Though gardening isn’t Bob’s only hobby — he’s a talented woodworker and this fall is training a golden retriever puppy — it’s one of his favorite ways to spend his time. “There’s always something new to learn,” he says. “I’ve just started cultivating Gerbera daisies and hybridizing them with a paintbrush. You never know when you’re going to end up with something that’s just gorgeous.”
Bob Seibels’ Tips for a Novice
Location, location, location — Roses require 6 to 8 hours of direct sunlight daily. No rose will grow or bloom properly in filtered light (like under tall pine trees). Do your homework and make sure your bed will receive sufficient light.
Bed preparation — You only get one chance to prepare your bed, so do it right! Thoroughly till and loosen the soil to a depth of at least 16 inches. Remove all competing roots from shrubs and trees. Add plenty of amendments like peat moss and compost. Roses thrive on good, rich soil and organic or chemical fertilizer.
Spacing — Roses need room to grow. Bare-rooted, pruned bushes are pretty spindly when they are planted in February, but don’t be tempted to plant them too close together. Minimum separation should be at least 4 feet in all directions. Air circulation is critical here.

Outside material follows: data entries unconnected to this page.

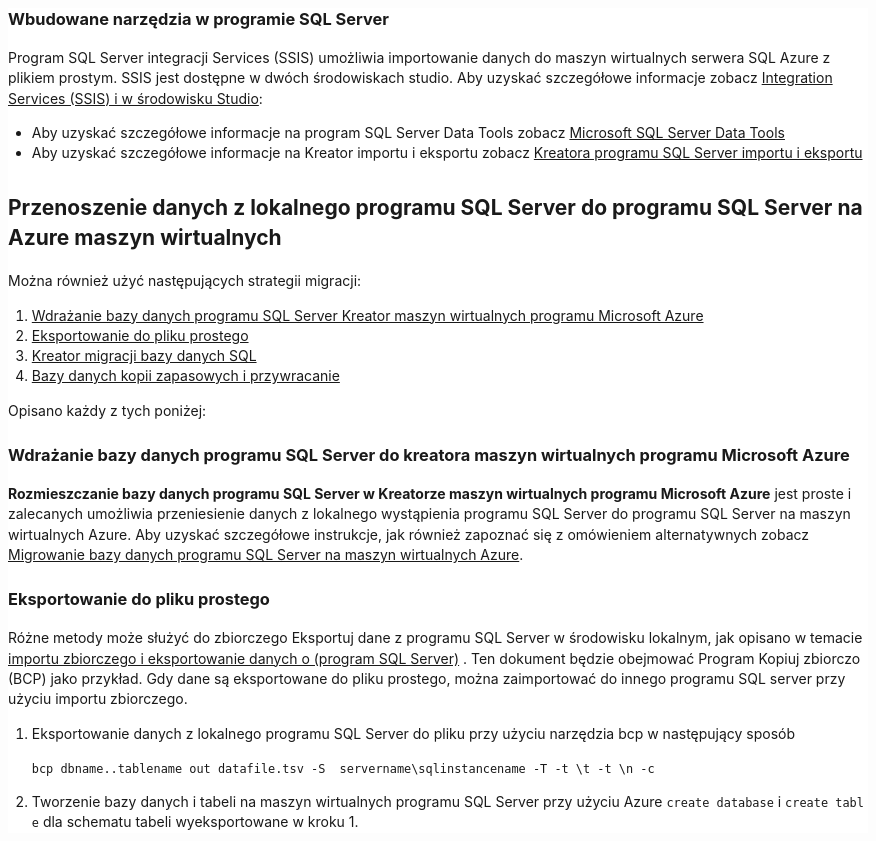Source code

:
### <a name="sql-builtin-utilities"></a>Wbudowane narzędzia w programie SQL Server

Program SQL Server integracji Services (SSIS) umożliwia importowanie danych do maszyn wirtualnych serwera SQL Azure z plikiem prostym. SSIS jest dostępne w dwóch środowiskach studio. Aby uzyskać szczegółowe informacje zobacz [Integration Services (SSIS) i w środowisku Studio](https://technet.microsoft.com/library/ms140028.aspx):

- Aby uzyskać szczegółowe informacje na program SQL Server Data Tools zobacz [Microsoft SQL Server Data Tools](https://msdn.microsoft.com/data/tools.aspx)  
- Aby uzyskać szczegółowe informacje na Kreator importu i eksportu zobacz [Kreatora programu SQL Server importu i eksportu](https://msdn.microsoft.com/library/ms141209.aspx)


## <a name="sqlonprem_to_sqlonazurevm"></a>Przenoszenie danych z lokalnego programu SQL Server do programu SQL Server na Azure maszyn wirtualnych

Można również użyć następujących strategii migracji:

1. [Wdrażanie bazy danych programu SQL Server Kreator maszyn wirtualnych programu Microsoft Azure](#deploy-a-sql-server-database-to-a-microsoft-azure-vm-wizard)
2. [Eksportowanie do pliku prostego](#export-flat-file) 
3. [Kreator migracji bazy danych SQL](#sql-migration)
4. [Bazy danych kopii zapasowych i przywracanie](#sql-backup)

Opisano każdy z tych poniżej:

### <a name="deploy-a-sql-server-database-to-a-microsoft-azure-vm-wizard"></a>Wdrażanie bazy danych programu SQL Server do kreatora maszyn wirtualnych programu Microsoft Azure

**Rozmieszczanie bazy danych programu SQL Server w Kreatorze maszyn wirtualnych programu Microsoft Azure** jest proste i zalecanych umożliwia przeniesienie danych z lokalnego wystąpienia programu SQL Server do programu SQL Server na maszyn wirtualnych Azure. Aby uzyskać szczegółowe instrukcje, jak również zapoznać się z omówieniem alternatywnych zobacz [Migrowanie bazy danych programu SQL Server na maszyn wirtualnych Azure](../virtual-machines/virtual-machines-windows-migrate-sql.md).

### <a name="export-flat-file"></a>Eksportowanie do pliku prostego

Różne metody może służyć do zbiorczego Eksportuj dane z programu SQL Server w środowisku lokalnym, jak opisano w temacie [importu zbiorczego i eksportowanie danych o (program SQL Server)](https://msdn.microsoft.com/library/ms175937.aspx) . Ten dokument będzie obejmować Program Kopiuj zbiorczo (BCP) jako przykład. Gdy dane są eksportowane do pliku prostego, można zaimportować do innego programu SQL server przy użyciu importu zbiorczego. 

1. Eksportowanie danych z lokalnego programu SQL Server do pliku przy użyciu narzędzia bcp w następujący sposób

    `bcp dbname..tablename out datafile.tsv -S  servername\sqlinstancename -T -t \t -t \n -c`

2. Tworzenie bazy danych i tabeli na maszyn wirtualnych programu SQL Server przy użyciu Azure `create database` i `create table` dla schematu tabeli wyeksportowane w kroku 1.
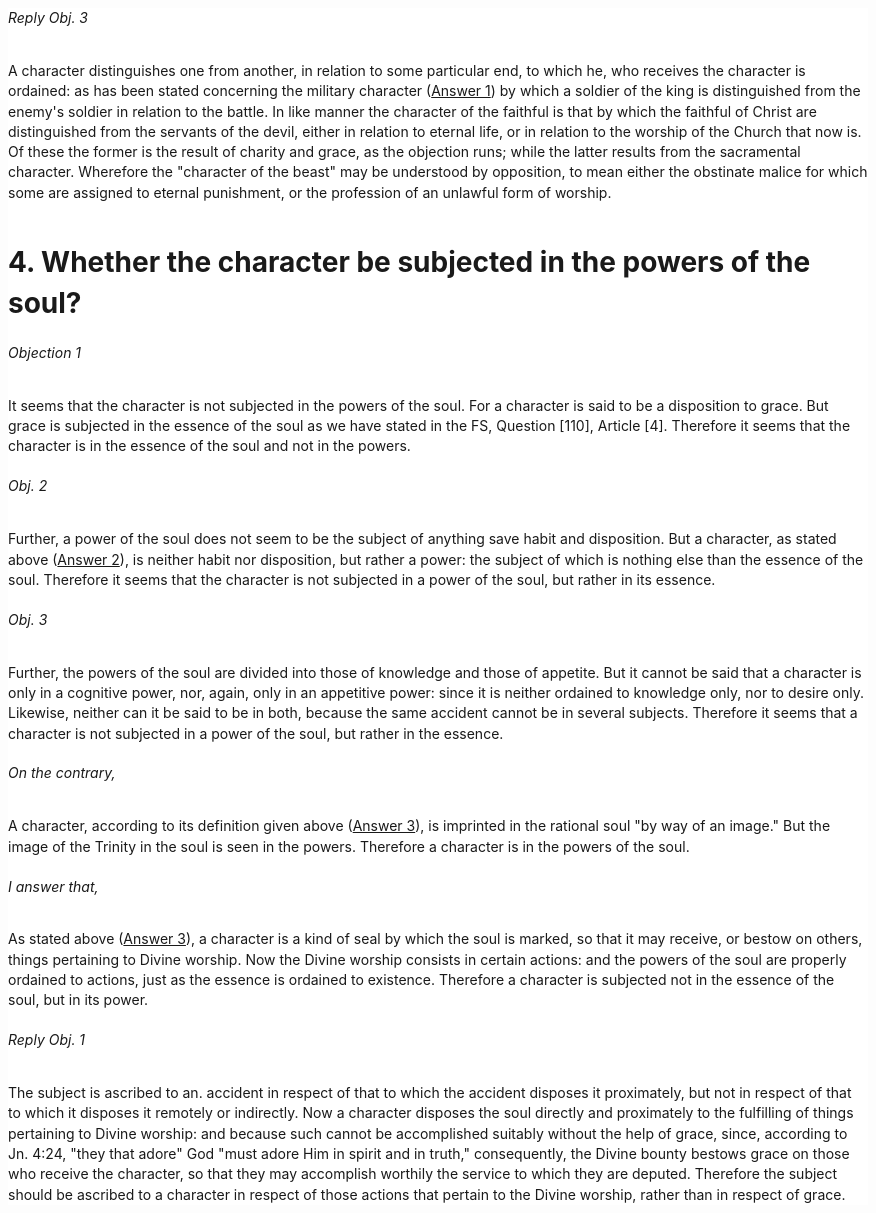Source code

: ###### Reply Obj. 3
A character distinguishes one from another, in relation to some particular end, to which he, who receives the character is ordained: as has been stated concerning the military character ([Answer 1](#1.%20Whether%20a%20sacrament%20imprints%20a%20character%20on%20the%20soul?%20)) by which a soldier of the king is distinguished from the enemy's soldier in relation to the battle. In like manner the character of the faithful is that by which the faithful of Christ are distinguished from the servants of the devil, either in relation to eternal life, or in relation to the worship of the Church that now is. Of these the former is the result of charity and grace, as the objection runs; while the latter results from the sacramental character. Wherefore the "character of the beast" may be understood by opposition, to mean either the obstinate malice for which some are assigned to eternal punishment, or the profession of an unlawful form of worship.  




# 4. Whether the character be subjected in the powers of the soul? 

###### Objection 1
It seems that the character is not subjected in the powers of the soul. For a character is said to be a disposition to grace. But grace is subjected in the essence of the soul as we have stated in the FS, Question \[110\], Article \[4\]. Therefore it seems that the character is in the essence of the soul and not in the powers.  

###### Obj. 2
Further, a power of the soul does not seem to be the subject of anything save habit and disposition. But a character, as stated above ([Answer 2](#2.%20Whether%20a%20character%20is%20a%20spiritual%20power?%20)), is neither habit nor disposition, but rather a power: the subject of which is nothing else than the essence of the soul. Therefore it seems that the character is not subjected in a power of the soul, but rather in its essence.  

###### Obj. 3
Further, the powers of the soul are divided into those of knowledge and those of appetite. But it cannot be said that a character is only in a cognitive power, nor, again, only in an appetitive power: since it is neither ordained to knowledge only, nor to desire only. Likewise, neither can it be said to be in both, because the same accident cannot be in several subjects. Therefore it seems that a character is not subjected in a power of the soul, but rather in the essence.  

###### On the contrary,
A character, according to its definition given above ([Answer 3](#3.%20Whether%20the%20sacramental%20character%20is%20the%20character%20of%20Christ?%20)), is imprinted in the rational soul "by way of an image." But the image of the Trinity in the soul is seen in the powers. Therefore a character is in the powers of the soul.  

###### I answer that,
As stated above ([Answer 3](#3.%20Whether%20the%20sacramental%20character%20is%20the%20character%20of%20Christ?%20)), a character is a kind of seal by which the soul is marked, so that it may receive, or bestow on others, things pertaining to Divine worship. Now the Divine worship consists in certain actions: and the powers of the soul are properly ordained to actions, just as the essence is ordained to existence. Therefore a character is subjected not in the essence of the soul, but in its power.  

###### Reply Obj. 1
The subject is ascribed to an. accident in respect of that to which the accident disposes it proximately, but not in respect of that to which it disposes it remotely or indirectly. Now a character disposes the soul directly and proximately to the fulfilling of things pertaining to Divine worship: and because such cannot be accomplished suitably without the help of grace, since, according to Jn. 4:24, "they that adore" God "must adore Him in spirit and in truth," consequently, the Divine bounty bestows grace on those who receive the character, so that they may accomplish worthily the service to which they are deputed. Therefore the subject should be ascribed to a character in respect of those actions that pertain to the Divine worship, rather than in respect of grace.  

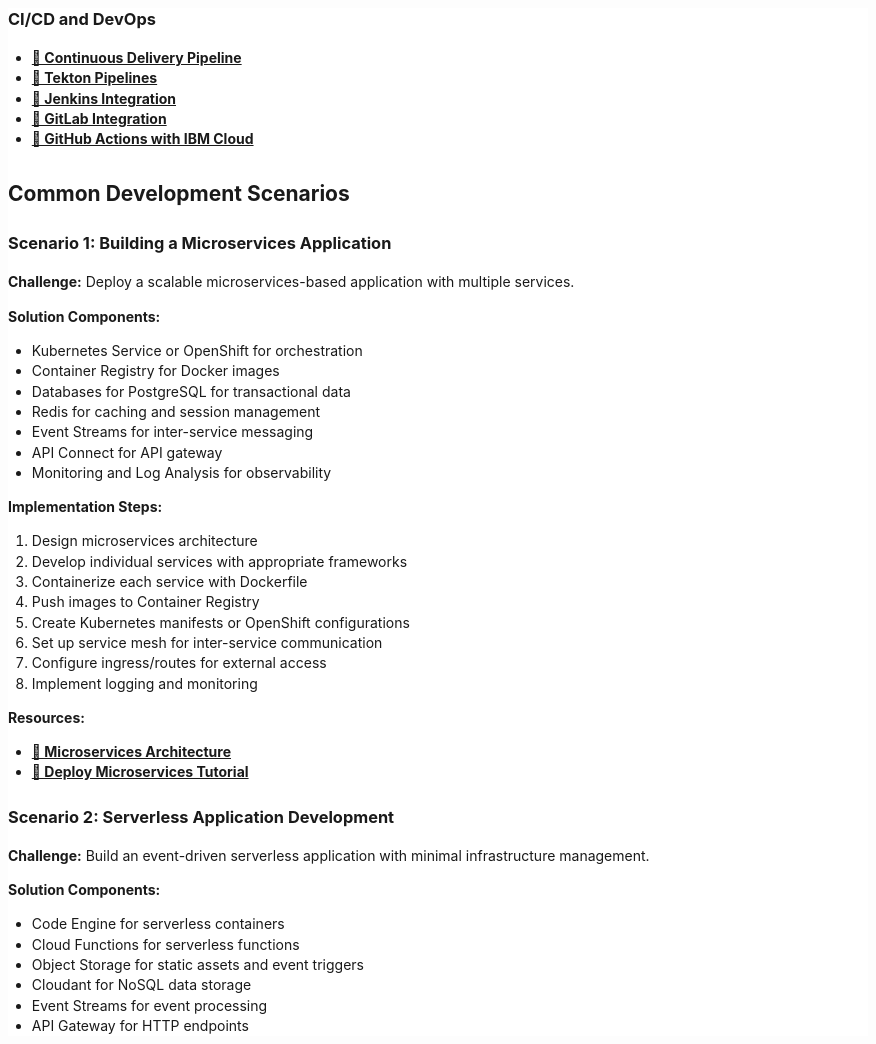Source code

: ### CI/CD and DevOps
- **[📖 Continuous Delivery Pipeline](https://cloud.ibm.com/docs/ContinuousDelivery?topic=ContinuousDelivery-deliverypipeline_about)**
- **[📖 Tekton Pipelines](https://cloud.ibm.com/docs/ContinuousDelivery?topic=ContinuousDelivery-tekton-pipelines)**
- **[📖 Jenkins Integration](https://cloud.ibm.com/docs/ContinuousDelivery?topic=ContinuousDelivery-jenkins)**
- **[📖 GitLab Integration](https://cloud.ibm.com/docs/ContinuousDelivery?topic=ContinuousDelivery-gitlab)**
- **[📖 GitHub Actions with IBM Cloud](https://github.com/IBM/actions)**

## Common Development Scenarios

### Scenario 1: Building a Microservices Application
**Challenge:** Deploy a scalable microservices-based application with multiple services.

**Solution Components:**
- Kubernetes Service or OpenShift for orchestration
- Container Registry for Docker images
- Databases for PostgreSQL for transactional data
- Redis for caching and session management
- Event Streams for inter-service messaging
- API Connect for API gateway
- Monitoring and Log Analysis for observability

**Implementation Steps:**
1. Design microservices architecture
2. Develop individual services with appropriate frameworks
3. Containerize each service with Dockerfile
4. Push images to Container Registry
5. Create Kubernetes manifests or OpenShift configurations
6. Set up service mesh for inter-service communication
7. Configure ingress/routes for external access
8. Implement logging and monitoring

**Resources:**
- **[📖 Microservices Architecture](https://www.ibm.com/cloud/architecture/architectures/microservices)**
- **[📖 Deploy Microservices Tutorial](https://cloud.ibm.com/docs/solution-tutorials?topic=solution-tutorials-scalable-webapp-kubernetes)**

### Scenario 2: Serverless Application Development
**Challenge:** Build an event-driven serverless application with minimal infrastructure management.

**Solution Components:**
- Code Engine for serverless containers
- Cloud Functions for serverless functions
- Object Storage for static assets and event triggers
- Cloudant for NoSQL data storage
- Event Streams for event processing
- API Gateway for HTTP endpoints
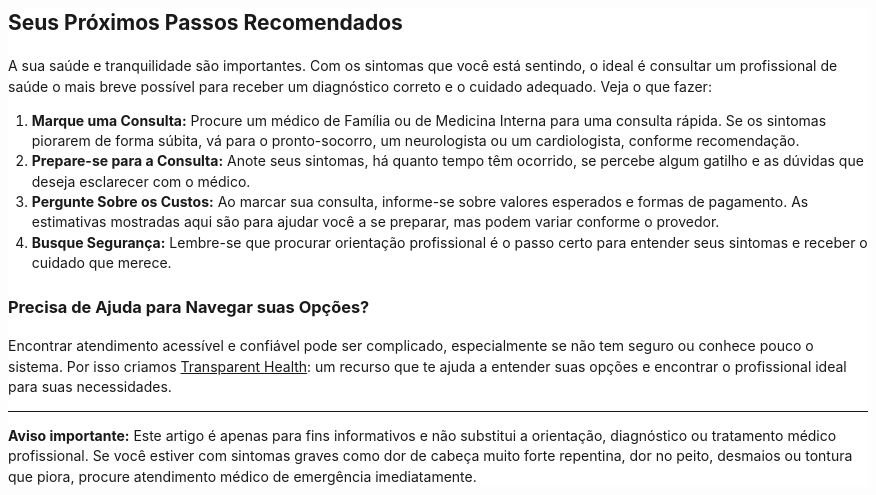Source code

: ## Seus Próximos Passos Recomendados

A sua saúde e tranquilidade são importantes. Com os sintomas que você está sentindo, o ideal é consultar um profissional de saúde o mais breve possível para receber um diagnóstico correto e o cuidado adequado. Veja o que fazer:

1. **Marque uma Consulta:** Procure um médico de Família ou de Medicina Interna para uma consulta rápida. Se os sintomas piorarem de forma súbita, vá para o pronto-socorro, um neurologista ou um cardiologista, conforme recomendação.  
2. **Prepare-se para a Consulta:** Anote seus sintomas, há quanto tempo têm ocorrido, se percebe algum gatilho e as dúvidas que deseja esclarecer com o médico.  
3. **Pergunte Sobre os Custos:** Ao marcar sua consulta, informe-se sobre valores esperados e formas de pagamento. As estimativas mostradas aqui são para ajudar você a se preparar, mas podem variar conforme o provedor.  
4. **Busque Segurança:** Lembre-se que procurar orientação profissional é o passo certo para entender seus sintomas e receber o cuidado que merece.

### Precisa de Ajuda para Navegar suas Opções?

Encontrar atendimento acessível e confiável pode ser complicado, especialmente se não tem seguro ou conhece pouco o sistema. Por isso criamos [Transparent Health](https://transparenthealth.ai): um recurso que te ajuda a entender suas opções e encontrar o profissional ideal para suas necessidades.

---

**Aviso importante:** Este artigo é apenas para fins informativos e não substitui a orientação, diagnóstico ou tratamento médico profissional. Se você estiver com sintomas graves como dor de cabeça muito forte repentina, dor no peito, desmaios ou tontura que piora, procure atendimento médico de emergência imediatamente.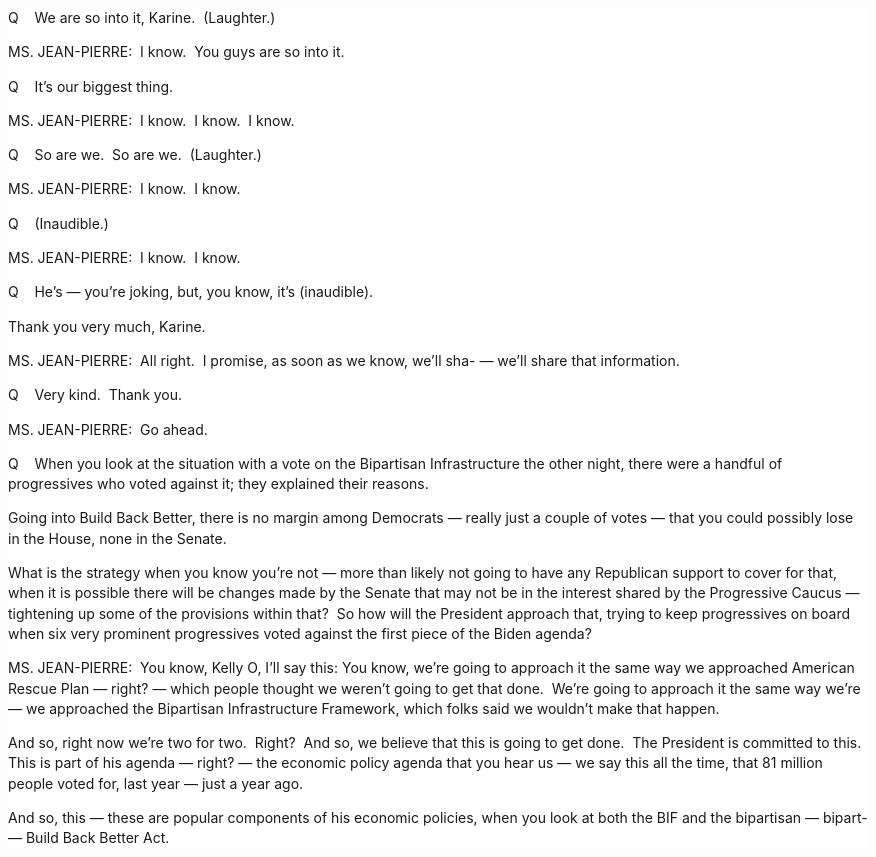 Q    We are so into it, Karine.  (Laughter.)    
  
MS. JEAN-PIERRE:  I know.  You guys are so into it.   
  
Q    It’s our biggest thing.   
  
MS. JEAN-PIERRE:  I know.  I know.  I know.   
  
Q    So are we.  So are we.  (Laughter.)  
  
MS. JEAN-PIERRE:  I know.  I know.   
  
Q    (Inaudible.)  
  
MS. JEAN-PIERRE:  I know.  I know.  
  
Q    He’s — you’re joking, but, you know, it’s (inaudible).   
  
Thank you very much, Karine.     
  
MS. JEAN-PIERRE:  All right.  I promise, as soon as we know, we’ll sha-
— we’ll share that information.  
  
Q    Very kind.  Thank you.  
  
MS. JEAN-PIERRE:  Go ahead.  
  
Q    When you look at the situation with a vote on the Bipartisan
Infrastructure the other night, there were a handful of progressives who
voted against it; they explained their reasons.   
  
Going into Build Back Better, there is no margin among Democrats —
really just a couple of votes — that you could possibly lose in the
House, none in the Senate.   
  
What is the strategy when you know you’re not — more than likely not
going to have any Republican support to cover for that, when it is
possible there will be changes made by the Senate that may not be in the
interest shared by the Progressive Caucus — tightening up some of the
provisions within that?  So how will the President approach that, trying
to keep progressives on board when six very prominent progressives voted
against the first piece of the Biden agenda?  
  
MS. JEAN-PIERRE:  You know, Kelly O, I’ll say this: You know, we’re
going to approach it the same way we approached American Rescue Plan —
right? — which people thought we weren’t going to get that done.  We’re
going to approach it the same way we’re — we approached the Bipartisan
Infrastructure Framework, which folks said we wouldn’t make that
happen.   
  
And so, right now we’re two for two.  Right?  And so, we believe that
this is going to get done.  The President is committed to this.  This is
part of his agenda — right? — the economic policy agenda that you hear
us — we say this all the time, that 81 million people voted for, last
year — just a year ago.   
  
And so, this — these are popular components of his economic policies,
when you look at both the BIF and the bipartisan — bipart- — Build Back
Better Act.   
  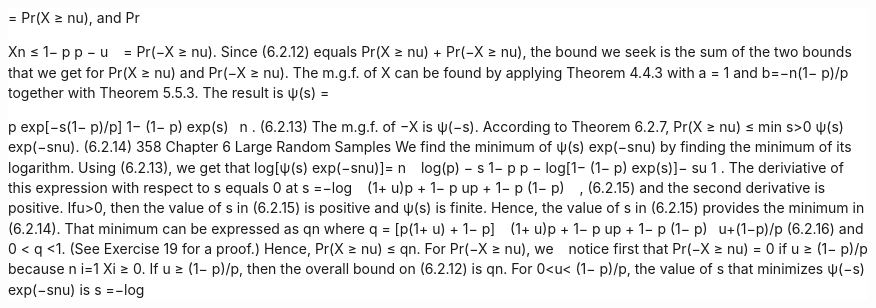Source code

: = Pr(X ≥ nu), and
Pr


Xn
≤ 1− p
p
− u
 
= Pr(−X ≥ nu).
Since (6.2.12) equals Pr(X ≥ nu) + Pr(−X ≥ nu), the bound we seek is the sum of
the two bounds that we get for Pr(X ≥ nu) and Pr(−X ≥ nu).
The m.g.f. of X can be found by applying Theorem 4.4.3 with a = 1 and
b=−n(1− p)/p together with Theorem 5.5.3. The result is
ψ(s) =


p exp[−s(1− p)/p]
1− (1− p) exp(s)
 n
. (6.2.13)
The m.g.f. of −X is ψ(−s). According to Theorem 6.2.7,
Pr(X ≥ nu) ≤ min
s>0
ψ(s) exp(−snu). (6.2.14)
358 Chapter 6 Large Random Samples
We find the minimum of ψ(s) exp(−snu) by finding the minimum of its logarithm.
Using (6.2.13), we get that
log[ψ(s) exp(−snu)]= n
 
log(p) − s
1− p
p
− log[1− (1− p) exp(s)]− su
1
.
The deriviative of this expression with respect to s equals 0 at
s =−log
 
(1+ u)p + 1− p
up + 1− p
(1− p)
 
, (6.2.15)
and the second derivative is positive. Ifu>0, then the value of s in (6.2.15) is positive
and ψ(s) is finite. Hence, the value of s in (6.2.15) provides the minimum in (6.2.14).
That minimum can be expressed as qn where
q = [p(1+ u) + 1− p]
 
(1+ u)p + 1− p
up + 1− p
(1− p)
 u+(1−p)/p
(6.2.16)
and 0 < q <1. (See Exercise 19 for a proof.) Hence, Pr(X ≥ nu) ≤ qn.
For Pr(−X ≥ nu), we   notice first that Pr(−X ≥ nu) = 0 if u ≥ (1− p)/p because n
i=1 Xi
≥ 0. If u ≥ (1− p)/p, then the overall bound on (6.2.12) is qn. For 0<u<
(1− p)/p, the value of s that minimizes ψ(−s) exp(−snu) is
s =−log
 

Methodical and diligent care — Hybrid tea roses are not as labor intensive and demanding as most people think. Lots of newer, highly effective products are available on the internet to control most common insects and diseases. Clemson University’s HGIC website has an informative and useful area devoted to growing roses and rose care. Keep a detailed calendar from year to year so you will know when and what to spray. “Combination” rose care products sold in the big box stores are not recommended because better products are available to prevent or treat specific problems. For instance, if you want to control a common fungus like black spot, why would you apply a product containing an insecticide and possibly a miticide that will impact non-targeted beneficial insects like bees and ladybugs?
Be patient — Bare-rooted roses require at least two years to become well-established. Over the years I have discovered certain named varieties, mostly through trial and error, that generally perform well here in the Midlands. Even so, a surprising amount of variability exists among specimens of the same rose. As far as selection goes, literally hundreds of named roses and types are out there: heirlooms, English, hybrid teas, floribundas, grandifloras, and more. The choice is yours!